After making our low-fidelity wireframes we began to iterate through our design use usability tests to help validate our features. After a few more iterations of this process, we made a mockup of our final interactive prototype!


Key Takeaways and Reflection

 

Narrowing the scope is important!

Our team ran into difficulty in the beginning because all had so many ideas for the app and the directions it could go. Creating the personas and scenarios for Securus helped us in narrowing features down to what’s important to our users and target audience.

 

Advocacy

In user experience design, the goal is to consider the user as not just a number, but as an individual, and the identities they share. As a Black person, I share an underrepresented identity in tech (according to a Wired survey, three of Silicon Valley’s top companies have less than 5% of Black employees on their roster). And this lack of representation can show up in the user experience. I find it is important that everyone, including myself, remains conscious of the diverse experiences a user may have, and gives pause to consider backgrounds other than their own. There were times throughout the project where I felt we were too narrow in our user perspective, and I presented this to the group and facilitated the discussion of how we could make our design more inclusive. The team was receptive and we were able to find solutions.

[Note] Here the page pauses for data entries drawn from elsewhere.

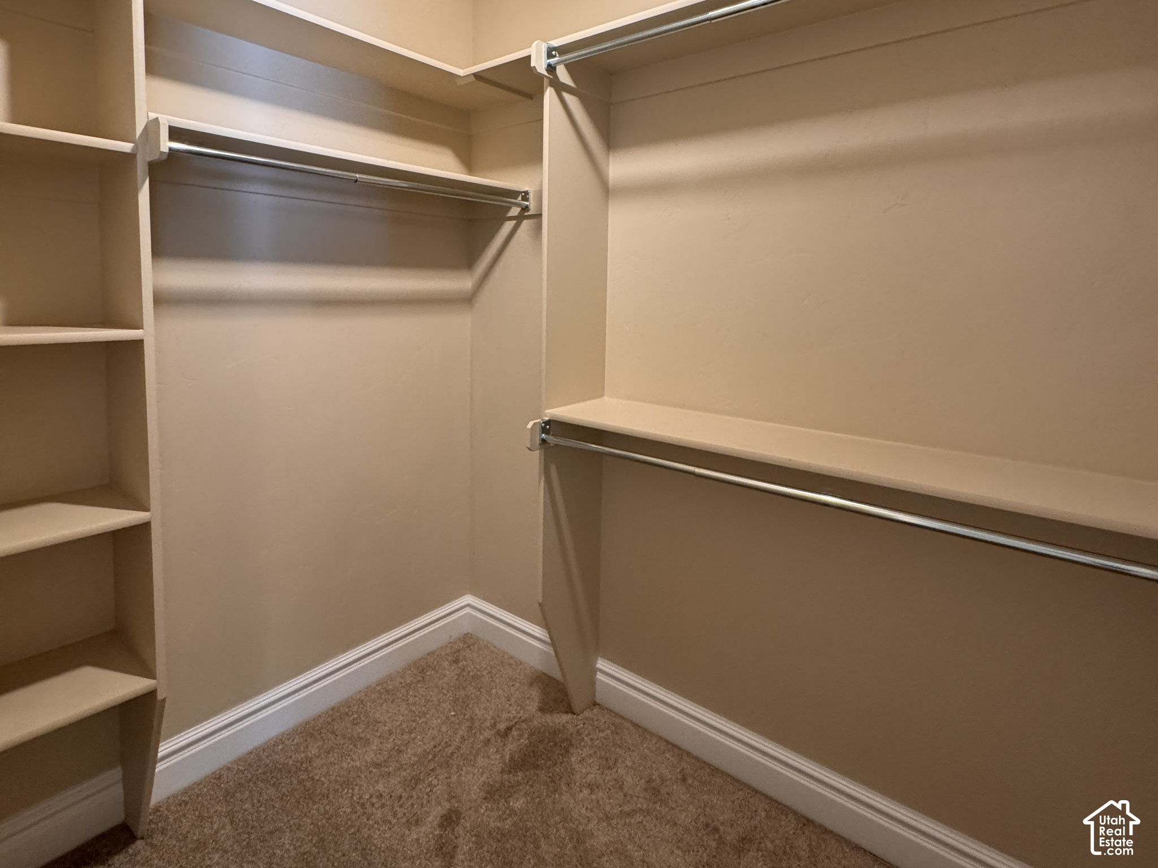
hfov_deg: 102.1
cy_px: 434
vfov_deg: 85.7
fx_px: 468
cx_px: 579
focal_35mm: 14
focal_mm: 2.22
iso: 320
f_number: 2.2
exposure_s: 1/60
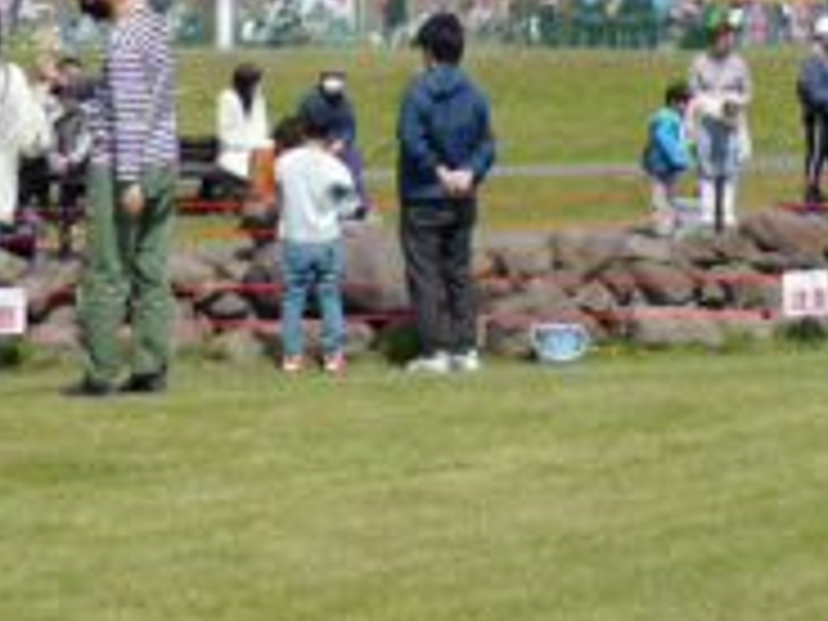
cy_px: -360
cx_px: 544
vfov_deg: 10.6
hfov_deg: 14.7
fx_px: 3205
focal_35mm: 134
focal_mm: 6.8
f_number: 9
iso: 100
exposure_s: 1/250
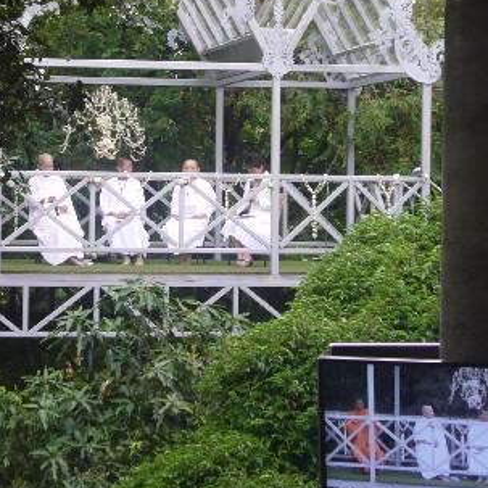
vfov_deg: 14.5
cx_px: 158
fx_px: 1914
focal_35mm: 120
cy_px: 167
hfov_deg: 14.5
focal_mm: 8.1
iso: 80
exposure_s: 1/50
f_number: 3.6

Need to know the right questions to ask!

Thinking of the right questions to ask for usability tests was difficult at times. What I realized was when tasks were hard to come up with, the features themselves weren’t as strong. So having strong features should will lay the foundation for having strong tasks. Also, keeping the task language ambiguous yielded us more nuanced results in our usability tests.

 

Ethics/Future Recommendations

The idea of having a safety app that also has a community aspect is something I think is valuable. However, if we had more time on the project I would’ve liked to reexamine some features, such as the map for reporting non-emergencies. Though the intentions are to provide a feeling of “neighborhood watch” to the users, the crowdsource element could have unethical implications. Since these reports would go to local police this could lead over-policing in areas with a high number of reports. This could also lead to police profiling. My suggestion would be to be more intentional with the non-emergencies we allow the user to report, or take the reporting aspect out of the app altogether, since many cities have other alternatives for reporting these situations.

Balancing Ideas

With five people in the group all having the same role, everyone had ideas and visions they were passionate about and wanted to see in the app. The way I navigated through this was keeping the focus on the stakeholders and taking into account everyone’s ideas and assessing how a compromise can be made.

 

A great learning experience!

I am glad I had the opportunity to hone my interaction design skills as well as work with my groupmates and learn from them!